With the release of the tapes, the House Judiciary Committee opened impeachment proceedings against Nixon. On July 27, 1974, with a vote of 27 to 11, the Committee voted in favor of bringing articles of impeachment against Nixon. 

On August 8, 1974, having lost the support of the Republican Party and facing impeachment, Nixon delivered his resignation speech from the Oval Office. When his resignation became effective at noon the next day, Nixon became the first President in United States history to resign from office. 

Nixon’s Vice President Gerald R. Ford assumed the office of President. On September 8, 1974, President Ford granted Nixon a “full, free and absolute pardon,” ending any chance for an indictment against Nixon.

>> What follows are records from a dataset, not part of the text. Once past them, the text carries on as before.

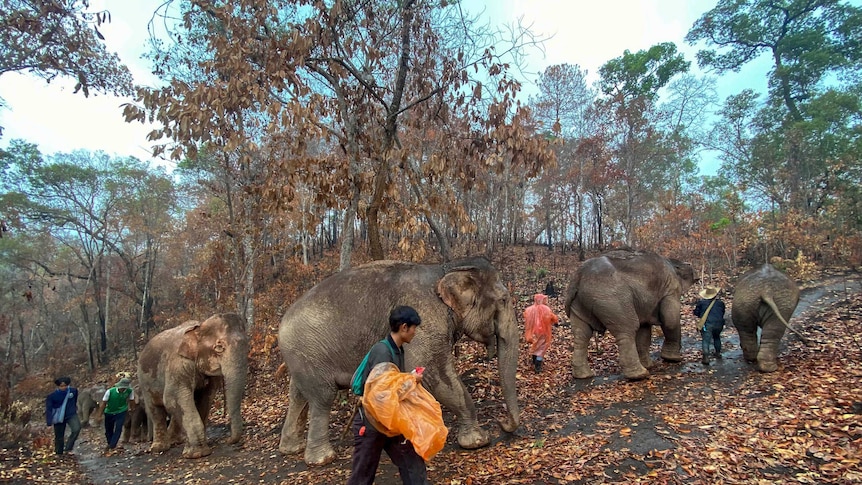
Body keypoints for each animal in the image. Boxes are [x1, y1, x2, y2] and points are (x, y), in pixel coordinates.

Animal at [137, 312, 248, 456]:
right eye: (219, 348)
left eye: (247, 345)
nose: (228, 440)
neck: (199, 328)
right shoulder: (178, 364)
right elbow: (172, 398)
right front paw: (197, 454)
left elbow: (205, 398)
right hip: (144, 380)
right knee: (155, 409)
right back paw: (159, 448)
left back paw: (175, 441)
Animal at [278, 258, 520, 466]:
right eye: (503, 300)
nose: (503, 423)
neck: (445, 268)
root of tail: (280, 326)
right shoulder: (425, 320)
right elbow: (435, 374)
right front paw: (478, 441)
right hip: (309, 352)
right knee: (322, 398)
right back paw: (322, 459)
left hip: (301, 358)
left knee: (298, 394)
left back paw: (291, 448)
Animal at [564, 251, 700, 380]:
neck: (672, 262)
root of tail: (578, 277)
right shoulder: (671, 288)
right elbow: (670, 319)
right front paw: (674, 359)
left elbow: (644, 329)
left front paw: (649, 365)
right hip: (613, 300)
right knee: (627, 329)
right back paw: (640, 375)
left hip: (579, 303)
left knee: (582, 334)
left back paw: (584, 375)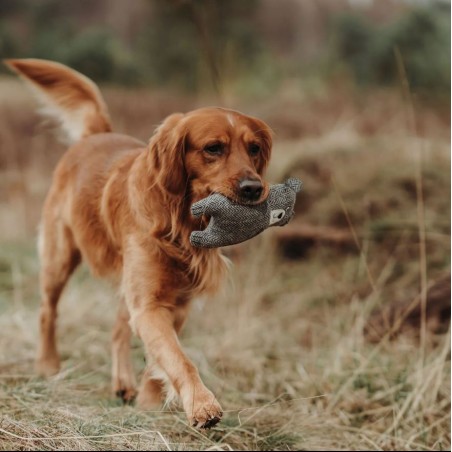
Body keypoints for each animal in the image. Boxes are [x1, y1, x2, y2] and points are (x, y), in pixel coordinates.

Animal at [6, 59, 272, 428]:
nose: (253, 188)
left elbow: (161, 358)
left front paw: (149, 402)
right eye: (213, 148)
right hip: (60, 257)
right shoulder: (149, 305)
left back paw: (123, 383)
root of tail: (96, 134)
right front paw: (202, 404)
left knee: (118, 331)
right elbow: (179, 357)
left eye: (254, 148)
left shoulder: (175, 303)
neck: (180, 222)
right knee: (48, 312)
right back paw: (47, 366)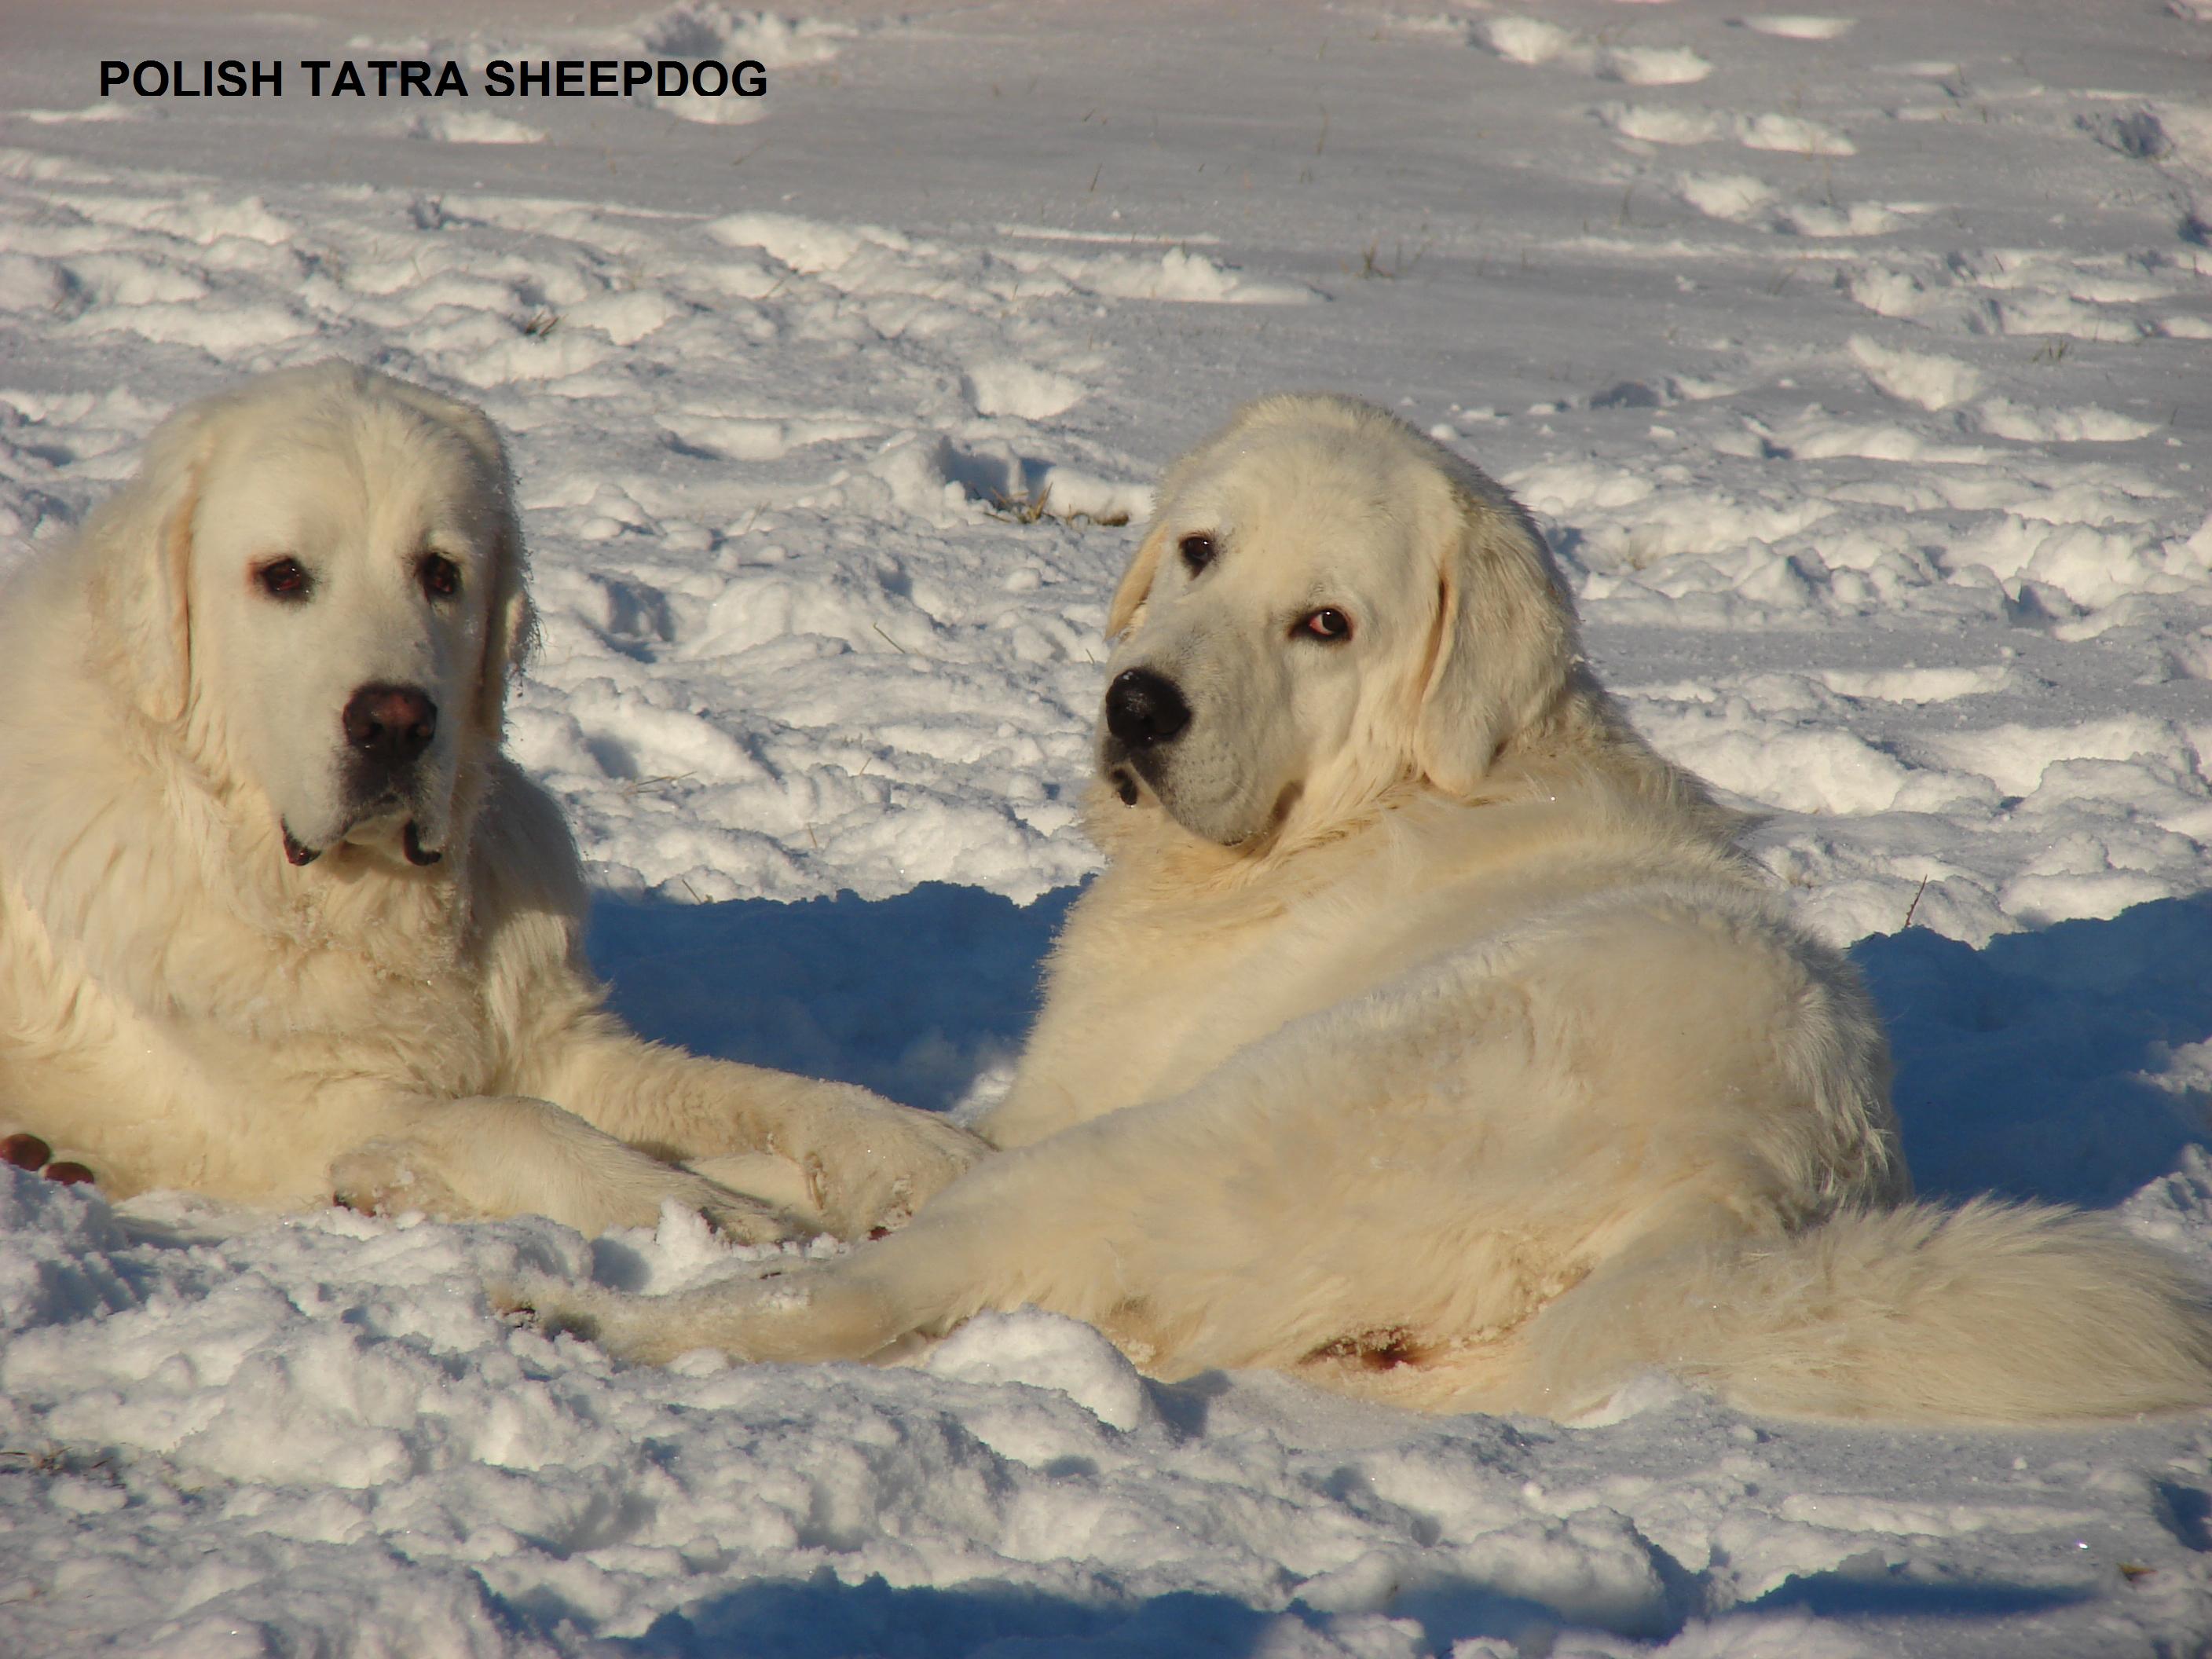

Richard Nixon the 37th President of the United States from 1969 to 1973 when he resigned facing almost certain impeachment for his role in the Watergate Scandal. He was the first American president to resign from office.

Richard Nixon attended Fullerton High School but later transferred to Whittier High School. There he ran for student body president, but lost to a more popular student. The loss would be his last for 31 years. Nixon graduated high school second in his class and was offered a scholarship to Harvard. But his family couldn’t afford the travel and living expenses so he attended local Whittier College. Upon graduation from Whittier in 1934, Nixon received a full scholarship to Duke University Law School in Durham, N.C. 

Returning to Whittier to practice law at the firm of Kroop & Bewley, he met Thelma Catherine (“Pat”) Ryan, a teacher and amateur actress, after the two were cast in the same play at a local community theatre. The couple married in 1940 and had two daughters, Tricia and Julie.







The president is frequently described as the most powerful person in the world and must discharge his duties of the office with respect and honor at all times.